# How do you find the discontinuities for y=(4x)/(x^3-9x)?

Jun 17, 2015

Factor the denominator to get:

$y = \frac{4 x}{x \left(x - 3\right) \left(x + 3\right)} = \frac{4}{\left(x - 3\right) \left(x + 3\right)}$

with exclusion $x \ne 0$

This has a removable discontinuity at $x = 0$ and simple poles at $x = \pm 3$

#### Explanation:

$y = f \left(x\right) = \frac{4 x}{x \left(x - 3\right) \left(x + 3\right)} = \frac{4}{\left(x - 3\right) \left(x + 3\right)} \cdot \frac{x}{x}$

$= \frac{4}{\left(x - 3\right) \left(x + 3\right)}$ with exclusion $x \ne 0$

$f \left(0\right)$ is undefined since $\frac{0}{0}$ is undefined,

So $f \left(x\right)$ has a discontinuity at $x = 0$.

This is a removable discontinuity as we can simply define:

$g \left(0\right) = {\lim}_{x \to 0} f \left(x\right) = - \frac{4}{9}$

$g \left(x\right) = f \left(x\right)$ when $x \ne 0$

$f \left(- 3\right)$ and $f \left(3\right)$ are simple pole discontinuities, where the denominator is zero and the numerator is non-zero.

graph{4x/(x(x-3)(x+3)) [-10, 10, -5, 5]}

◆ Dataset entries ◆
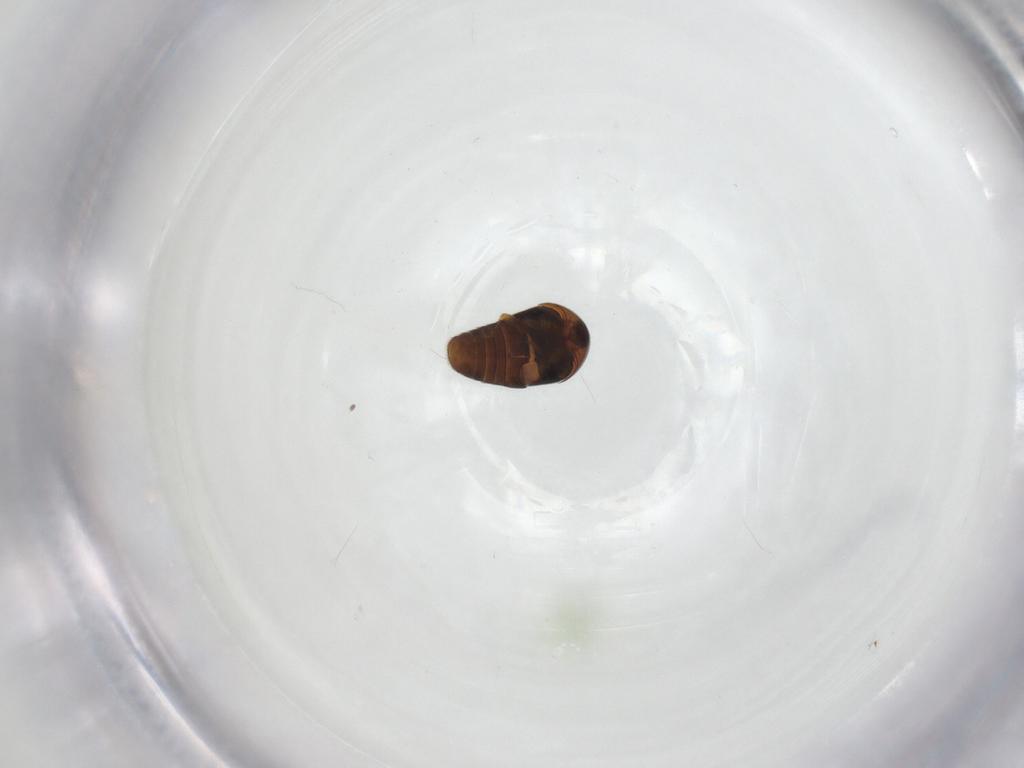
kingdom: Animalia
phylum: Arthropoda
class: Insecta
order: Coleoptera
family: Corylophidae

◆ Work to complete ◆
Reproduce, word for word, the stretch of the discontinuities answer from "This has a removable" through "discontinuity at $x = 0$.". Rely only on the discontinuities answer, not on the entries.

◆ Response to this exercise ◆
This has a removable discontinuity at $x = 0$ and simple poles at $x = \pm 3$

#### Explanation:

$y = f \left(x\right) = \frac{4 x}{x \left(x - 3\right) \left(x + 3\right)} = \frac{4}{\left(x - 3\right) \left(x + 3\right)} \cdot \frac{x}{x}$

$= \frac{4}{\left(x - 3\right) \left(x + 3\right)}$ with exclusion $x \ne 0$

$f \left(0\right)$ is undefined since $\frac{0}{0}$ is undefined,

So $f \left(x\right)$ has a discontinuity at $x = 0$.